INFORMATION PROVIDED:
● ● ● ● ●

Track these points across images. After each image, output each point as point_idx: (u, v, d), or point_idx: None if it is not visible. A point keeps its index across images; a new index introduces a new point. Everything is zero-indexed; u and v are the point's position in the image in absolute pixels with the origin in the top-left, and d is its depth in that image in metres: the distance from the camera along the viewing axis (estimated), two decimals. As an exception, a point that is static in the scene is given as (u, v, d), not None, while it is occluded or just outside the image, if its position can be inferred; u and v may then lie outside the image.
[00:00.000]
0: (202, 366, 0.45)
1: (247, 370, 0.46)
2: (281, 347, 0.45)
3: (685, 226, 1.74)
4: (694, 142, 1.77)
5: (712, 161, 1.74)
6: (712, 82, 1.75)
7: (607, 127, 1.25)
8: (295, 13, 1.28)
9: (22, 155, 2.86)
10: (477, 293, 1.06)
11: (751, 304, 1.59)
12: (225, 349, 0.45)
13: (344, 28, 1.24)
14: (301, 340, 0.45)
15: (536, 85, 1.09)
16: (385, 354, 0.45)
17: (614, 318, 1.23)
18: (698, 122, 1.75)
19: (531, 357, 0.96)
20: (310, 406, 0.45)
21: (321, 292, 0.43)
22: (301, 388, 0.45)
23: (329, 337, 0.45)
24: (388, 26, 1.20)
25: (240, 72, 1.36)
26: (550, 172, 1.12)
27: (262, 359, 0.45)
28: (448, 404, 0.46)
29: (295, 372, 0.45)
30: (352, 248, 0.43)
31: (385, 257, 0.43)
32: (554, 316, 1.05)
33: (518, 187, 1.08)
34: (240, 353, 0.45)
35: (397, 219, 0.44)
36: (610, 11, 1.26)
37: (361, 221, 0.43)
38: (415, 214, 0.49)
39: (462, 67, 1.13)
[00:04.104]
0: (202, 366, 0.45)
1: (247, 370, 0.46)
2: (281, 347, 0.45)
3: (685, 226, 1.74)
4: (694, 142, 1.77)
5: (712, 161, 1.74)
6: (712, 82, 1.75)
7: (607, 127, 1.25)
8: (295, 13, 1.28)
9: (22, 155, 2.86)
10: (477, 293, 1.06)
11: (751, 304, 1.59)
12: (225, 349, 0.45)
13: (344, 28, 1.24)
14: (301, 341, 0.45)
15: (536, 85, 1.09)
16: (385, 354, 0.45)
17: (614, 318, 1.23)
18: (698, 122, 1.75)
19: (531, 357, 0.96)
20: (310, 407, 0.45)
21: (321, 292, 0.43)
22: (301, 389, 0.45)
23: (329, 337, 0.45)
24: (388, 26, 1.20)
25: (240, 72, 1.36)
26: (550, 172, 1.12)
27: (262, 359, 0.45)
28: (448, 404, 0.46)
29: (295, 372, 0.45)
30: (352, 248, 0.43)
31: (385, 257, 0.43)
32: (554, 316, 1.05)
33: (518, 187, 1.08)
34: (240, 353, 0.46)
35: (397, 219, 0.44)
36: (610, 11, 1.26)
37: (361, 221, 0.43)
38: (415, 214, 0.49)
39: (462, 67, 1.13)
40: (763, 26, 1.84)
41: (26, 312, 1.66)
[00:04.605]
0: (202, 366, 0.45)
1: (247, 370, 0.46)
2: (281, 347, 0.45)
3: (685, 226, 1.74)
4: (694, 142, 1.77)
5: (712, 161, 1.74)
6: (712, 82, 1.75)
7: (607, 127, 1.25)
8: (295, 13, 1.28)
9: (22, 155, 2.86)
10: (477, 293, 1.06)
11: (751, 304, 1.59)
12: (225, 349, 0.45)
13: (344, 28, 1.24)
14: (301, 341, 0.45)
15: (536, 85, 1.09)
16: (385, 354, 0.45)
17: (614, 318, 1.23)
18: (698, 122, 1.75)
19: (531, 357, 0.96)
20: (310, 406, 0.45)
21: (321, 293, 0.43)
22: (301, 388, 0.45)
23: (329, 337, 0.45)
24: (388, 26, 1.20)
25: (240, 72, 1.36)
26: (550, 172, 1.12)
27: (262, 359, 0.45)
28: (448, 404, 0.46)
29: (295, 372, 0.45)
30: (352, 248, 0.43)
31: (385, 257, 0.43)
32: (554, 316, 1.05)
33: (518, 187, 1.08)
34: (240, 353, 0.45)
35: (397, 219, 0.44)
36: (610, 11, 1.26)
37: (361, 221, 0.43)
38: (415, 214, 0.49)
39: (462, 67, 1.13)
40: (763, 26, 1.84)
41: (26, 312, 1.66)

● ● ● ● ●

TASK TO CARRY OUT: Make a verbatim transcription of all the material.

RESPONSE TO THIS TASK:
Track these points across images. After each image, output each point as point_idx: (u, v, d), or point_idx: None if it is not visible. A point keeps its index across images; a new index introduces a new point. Everything is zero-indexed; u and v are the point's position in the image in absolute pixels with the origin in the top-left, and d is its depth in that image in metres: the distance from the camera along the viewing axis (estimated), two decimals. As an exception, a point that is static in the scene is given as (u, v, d), not None, while it is occluded or just outside the image, if its position can be inferred; u and v may then lie outside the image.
[00:00.000]
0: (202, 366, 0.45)
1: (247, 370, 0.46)
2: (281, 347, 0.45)
3: (685, 226, 1.74)
4: (694, 142, 1.77)
5: (712, 161, 1.74)
6: (712, 82, 1.75)
7: (607, 127, 1.25)
8: (295, 13, 1.28)
9: (22, 155, 2.86)
10: (477, 293, 1.06)
11: (751, 304, 1.59)
12: (225, 349, 0.45)
13: (344, 28, 1.24)
14: (301, 340, 0.45)
15: (536, 85, 1.09)
16: (385, 354, 0.45)
17: (614, 318, 1.23)
18: (698, 122, 1.75)
19: (531, 357, 0.96)
20: (310, 406, 0.45)
21: (321, 292, 0.43)
22: (301, 388, 0.45)
23: (329, 337, 0.45)
24: (388, 26, 1.20)
25: (240, 72, 1.36)
26: (550, 172, 1.12)
27: (262, 359, 0.45)
28: (448, 404, 0.46)
29: (295, 372, 0.45)
30: (352, 248, 0.43)
31: (385, 257, 0.43)
32: (554, 316, 1.05)
33: (518, 187, 1.08)
34: (240, 353, 0.45)
35: (397, 219, 0.44)
36: (610, 11, 1.26)
37: (361, 221, 0.43)
38: (415, 214, 0.49)
39: (462, 67, 1.13)
[00:04.104]
0: (202, 366, 0.45)
1: (247, 370, 0.46)
2: (281, 347, 0.45)
3: (685, 226, 1.74)
4: (694, 142, 1.77)
5: (712, 161, 1.74)
6: (712, 82, 1.75)
7: (607, 127, 1.25)
8: (295, 13, 1.28)
9: (22, 155, 2.86)
10: (477, 293, 1.06)
11: (751, 304, 1.59)
12: (225, 349, 0.45)
13: (344, 28, 1.24)
14: (301, 341, 0.45)
15: (536, 85, 1.09)
16: (385, 354, 0.45)
17: (614, 318, 1.23)
18: (698, 122, 1.75)
19: (531, 357, 0.96)
20: (310, 407, 0.45)
21: (321, 292, 0.43)
22: (301, 389, 0.45)
23: (329, 337, 0.45)
24: (388, 26, 1.20)
25: (240, 72, 1.36)
26: (550, 172, 1.12)
27: (262, 359, 0.45)
28: (448, 404, 0.46)
29: (295, 372, 0.45)
30: (352, 248, 0.43)
31: (385, 257, 0.43)
32: (554, 316, 1.05)
33: (518, 187, 1.08)
34: (240, 353, 0.46)
35: (397, 219, 0.44)
36: (610, 11, 1.26)
37: (361, 221, 0.43)
38: (415, 214, 0.49)
39: (462, 67, 1.13)
40: (763, 26, 1.84)
41: (26, 312, 1.66)
[00:04.605]
0: (202, 366, 0.45)
1: (247, 370, 0.46)
2: (281, 347, 0.45)
3: (685, 226, 1.74)
4: (694, 142, 1.77)
5: (712, 161, 1.74)
6: (712, 82, 1.75)
7: (607, 127, 1.25)
8: (295, 13, 1.28)
9: (22, 155, 2.86)
10: (477, 293, 1.06)
11: (751, 304, 1.59)
12: (225, 349, 0.45)
13: (344, 28, 1.24)
14: (301, 341, 0.45)
15: (536, 85, 1.09)
16: (385, 354, 0.45)
17: (614, 318, 1.23)
18: (698, 122, 1.75)
19: (531, 357, 0.96)
20: (310, 406, 0.45)
21: (321, 293, 0.43)
22: (301, 388, 0.45)
23: (329, 337, 0.45)
24: (388, 26, 1.20)
25: (240, 72, 1.36)
26: (550, 172, 1.12)
27: (262, 359, 0.45)
28: (448, 404, 0.46)
29: (295, 372, 0.45)
30: (352, 248, 0.43)
31: (385, 257, 0.43)
32: (554, 316, 1.05)
33: (518, 187, 1.08)
34: (240, 353, 0.45)
35: (397, 219, 0.44)
36: (610, 11, 1.26)
37: (361, 221, 0.43)
38: (415, 214, 0.49)
39: (462, 67, 1.13)
40: (763, 26, 1.84)
41: (26, 312, 1.66)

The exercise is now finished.